Problem to solve |
Identify and copy all lines of the material where the string "coordinate" is found.

Study material |
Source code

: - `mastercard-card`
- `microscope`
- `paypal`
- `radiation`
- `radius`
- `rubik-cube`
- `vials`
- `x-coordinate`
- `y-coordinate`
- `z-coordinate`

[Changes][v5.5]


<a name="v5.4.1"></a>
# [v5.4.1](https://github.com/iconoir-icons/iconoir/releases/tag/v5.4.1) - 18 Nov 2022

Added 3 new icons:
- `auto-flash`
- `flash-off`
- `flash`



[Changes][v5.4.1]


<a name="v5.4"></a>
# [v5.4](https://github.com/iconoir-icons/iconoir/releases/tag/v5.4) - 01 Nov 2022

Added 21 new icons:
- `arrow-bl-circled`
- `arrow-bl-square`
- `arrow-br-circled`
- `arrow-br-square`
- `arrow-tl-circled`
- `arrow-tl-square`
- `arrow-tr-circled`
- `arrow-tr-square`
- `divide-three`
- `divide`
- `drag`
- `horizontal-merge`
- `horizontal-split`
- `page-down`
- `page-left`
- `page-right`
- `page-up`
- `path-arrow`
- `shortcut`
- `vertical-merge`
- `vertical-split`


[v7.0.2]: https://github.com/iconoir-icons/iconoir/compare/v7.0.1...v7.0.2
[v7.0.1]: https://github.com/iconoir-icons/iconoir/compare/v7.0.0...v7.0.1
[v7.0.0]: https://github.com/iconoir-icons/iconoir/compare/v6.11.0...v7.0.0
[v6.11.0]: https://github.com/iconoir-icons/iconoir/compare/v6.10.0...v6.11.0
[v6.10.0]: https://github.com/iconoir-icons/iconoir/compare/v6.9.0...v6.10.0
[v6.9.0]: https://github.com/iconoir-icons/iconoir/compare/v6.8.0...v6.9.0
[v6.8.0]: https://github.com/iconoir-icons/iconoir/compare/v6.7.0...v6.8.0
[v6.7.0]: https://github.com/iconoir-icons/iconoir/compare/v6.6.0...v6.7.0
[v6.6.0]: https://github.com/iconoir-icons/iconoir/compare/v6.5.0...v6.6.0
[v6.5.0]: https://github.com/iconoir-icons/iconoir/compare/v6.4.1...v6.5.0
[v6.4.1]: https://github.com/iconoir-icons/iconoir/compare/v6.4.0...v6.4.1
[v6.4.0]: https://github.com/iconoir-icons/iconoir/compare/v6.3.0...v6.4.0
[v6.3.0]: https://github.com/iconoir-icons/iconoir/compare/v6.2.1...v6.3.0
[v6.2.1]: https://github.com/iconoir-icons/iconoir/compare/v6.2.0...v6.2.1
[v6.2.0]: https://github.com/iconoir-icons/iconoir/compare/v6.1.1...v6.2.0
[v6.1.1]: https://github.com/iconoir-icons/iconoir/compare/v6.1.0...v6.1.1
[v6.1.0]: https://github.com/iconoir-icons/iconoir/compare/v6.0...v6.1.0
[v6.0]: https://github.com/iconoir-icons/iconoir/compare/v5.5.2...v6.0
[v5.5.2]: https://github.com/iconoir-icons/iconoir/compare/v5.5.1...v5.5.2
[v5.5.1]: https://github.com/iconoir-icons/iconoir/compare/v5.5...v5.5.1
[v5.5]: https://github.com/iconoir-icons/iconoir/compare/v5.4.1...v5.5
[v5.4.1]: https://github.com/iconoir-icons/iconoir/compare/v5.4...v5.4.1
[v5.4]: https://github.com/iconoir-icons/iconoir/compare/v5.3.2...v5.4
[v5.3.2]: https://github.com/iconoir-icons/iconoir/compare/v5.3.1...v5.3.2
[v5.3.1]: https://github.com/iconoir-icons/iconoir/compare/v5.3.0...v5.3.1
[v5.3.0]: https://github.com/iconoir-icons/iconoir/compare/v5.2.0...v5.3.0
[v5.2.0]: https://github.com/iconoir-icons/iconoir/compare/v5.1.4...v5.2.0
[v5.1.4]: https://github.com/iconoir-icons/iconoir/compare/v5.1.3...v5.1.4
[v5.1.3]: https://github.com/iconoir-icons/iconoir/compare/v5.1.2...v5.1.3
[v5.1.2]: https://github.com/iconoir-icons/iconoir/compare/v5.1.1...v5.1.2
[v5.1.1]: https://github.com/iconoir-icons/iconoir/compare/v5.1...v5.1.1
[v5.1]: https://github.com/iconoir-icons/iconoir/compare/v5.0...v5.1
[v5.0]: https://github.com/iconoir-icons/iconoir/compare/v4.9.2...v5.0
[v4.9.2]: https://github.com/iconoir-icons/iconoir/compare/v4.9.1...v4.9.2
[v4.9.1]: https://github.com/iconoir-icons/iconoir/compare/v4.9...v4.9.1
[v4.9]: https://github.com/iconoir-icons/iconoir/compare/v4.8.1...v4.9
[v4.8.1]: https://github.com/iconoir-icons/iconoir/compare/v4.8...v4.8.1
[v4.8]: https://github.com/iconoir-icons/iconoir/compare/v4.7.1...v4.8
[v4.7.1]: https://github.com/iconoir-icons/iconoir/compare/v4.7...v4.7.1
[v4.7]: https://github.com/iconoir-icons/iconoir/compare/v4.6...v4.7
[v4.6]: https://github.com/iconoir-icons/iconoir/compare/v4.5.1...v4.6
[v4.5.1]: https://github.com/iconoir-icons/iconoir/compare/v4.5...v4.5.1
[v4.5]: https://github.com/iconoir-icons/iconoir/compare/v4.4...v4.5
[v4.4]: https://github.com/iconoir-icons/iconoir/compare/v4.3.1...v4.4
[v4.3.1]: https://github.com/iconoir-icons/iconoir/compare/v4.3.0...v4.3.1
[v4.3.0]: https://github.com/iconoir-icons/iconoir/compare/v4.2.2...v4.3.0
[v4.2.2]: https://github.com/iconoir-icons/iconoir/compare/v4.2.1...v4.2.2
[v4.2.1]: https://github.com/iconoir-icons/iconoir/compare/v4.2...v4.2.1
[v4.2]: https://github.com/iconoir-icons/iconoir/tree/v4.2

Solution |
- `x-coordinate`
- `y-coordinate`
- `z-coordinate`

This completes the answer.